🤖 AI Summary
Addressing challenges in automatic L/H-mode and intermediate oscillatory (D-state) classification for tokamak plasmas—including ambiguous transition-region labeling and poor robustness under missing/abnormal signals—this paper proposes a dual-axis integrated framework. It couples a recurrent Fourier Neural Operator (FNO) for temporal-spectral modeling with gradient-boosting trees (XGBoost/LightGBM), jointly leveraging multi-source diagnostic feature grouping and ensemble learning, while supporting uncertainty quantification (ECE < 0.03) and fault-signal tolerance. We release the first open-source, fully annotated TCV dataset comprising 302 discharges. The method achieves Cohen’s kappa ≥ 0.89 for L/D/H-state classification and demonstrates strong robustness under signal dropout, out-of-distribution conditions, and boundary transition regions. Uncertainty estimates are validated via conditional calibration and exhibit physical consistency with plasma behavior.
📝 Abstract
Maximizing fusion performance in tokamaks relies on high energy confinement, often achieved through distinct operating regimes. The automated labeling of these confinement states is crucial to enable large-scale analyses or for real-time control applications. While this task becomes difficult to automate near state transitions or in marginal scenarios, much success has been achieved with data-driven models. However, these methods generally provide predictions as point estimates, and cannot adequately deal with missing and/or broken input signals. To enable wide-range applicability, we develop methods for confinement state classification with uncertainty quantification and model robustness. We focus on off-line analysis for TCV discharges, distinguishing L-mode, H-mode, and an in-between dithering phase (D). We propose ensembling data-driven methods on two axes: model formulations and feature sets.

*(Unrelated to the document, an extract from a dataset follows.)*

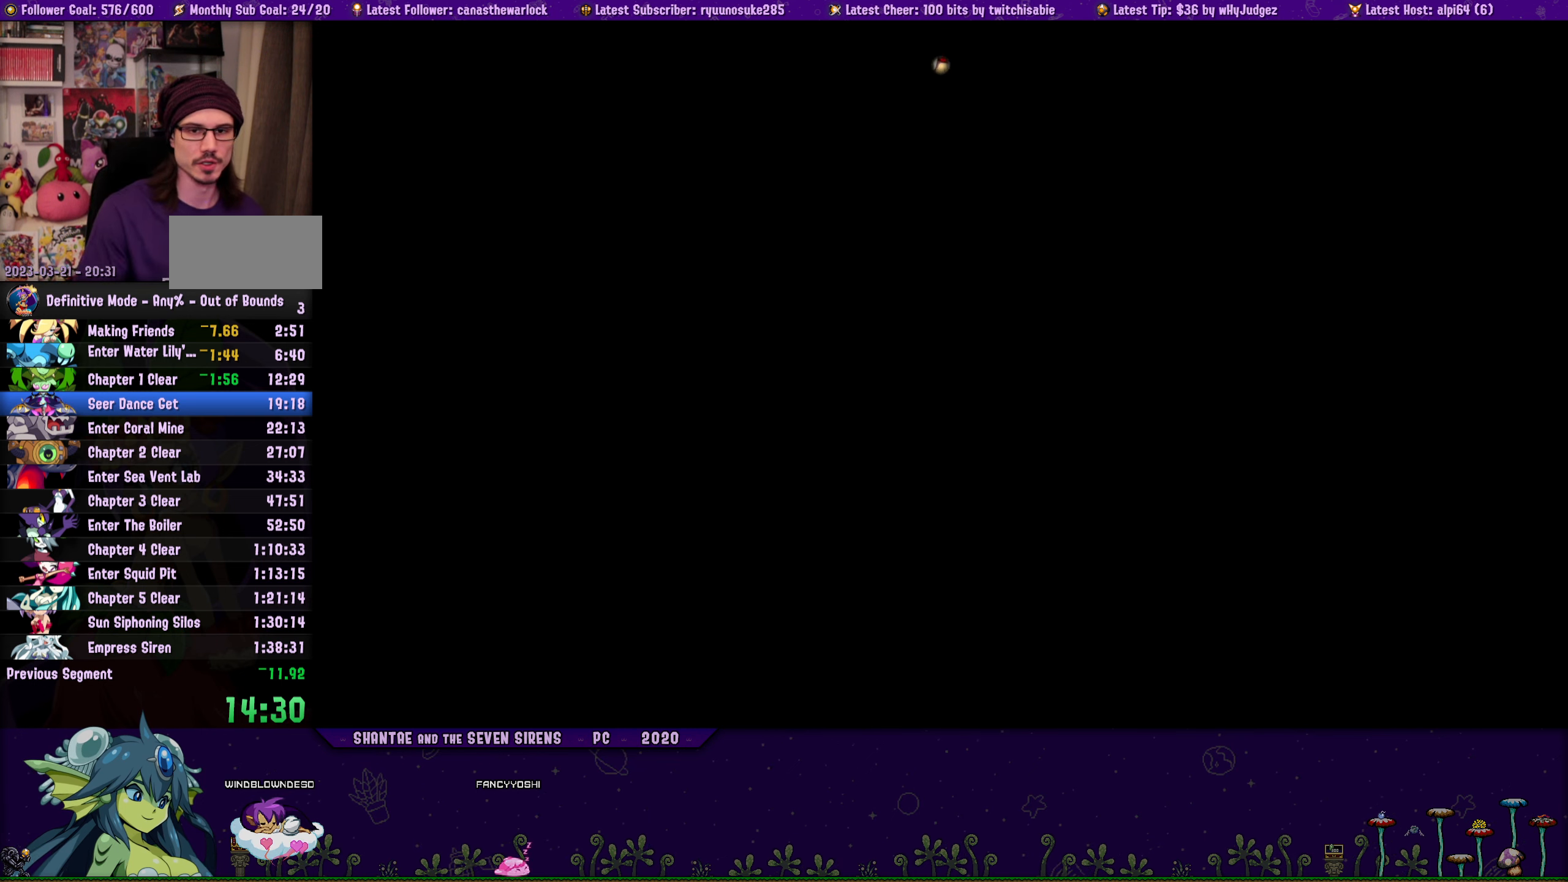
Gameplay with a controller (PlayStation layout); each line is a JSON object with the inputs held at the frame after it. "button_events" lists button changes between this image and that frame as [ms after this image, input, new state], when the widget could be followed in between (sticks are given only as held states). Not read: L3 R3 TOUCHPAD left_stick right_stick.
{"buttons": ["DPAD_LEFT"], "button_events": [[100, "DPAD_LEFT", "down"]]}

The former considers a dynamic formulation based on a recurrent Fourier Neural Operator-architecture and a static formulation based on gradient-boosted decision trees. These models are trained using multiple feature groupings categorized by diagnostic system or physical quantity. A dataset of 302 TCV discharges is fully labeled, and will be publicly released. We evaluate our method quantitatively using Cohen's kappa coefficient for predictive performance and the Expected Calibration Error for the uncertainty calibration. Furthermore, we discuss performance using a variety of common and alternative scenarios, the performance of individual components, out-of-distribution performance, cases of broken or missing signals, and evaluate conditionally-averaged behavior around different state transitions. Overall, the proposed method can distinguish L, D and H-mode with high performance, can cope with missing or broken signals, and provides meaningful uncertainty estimates.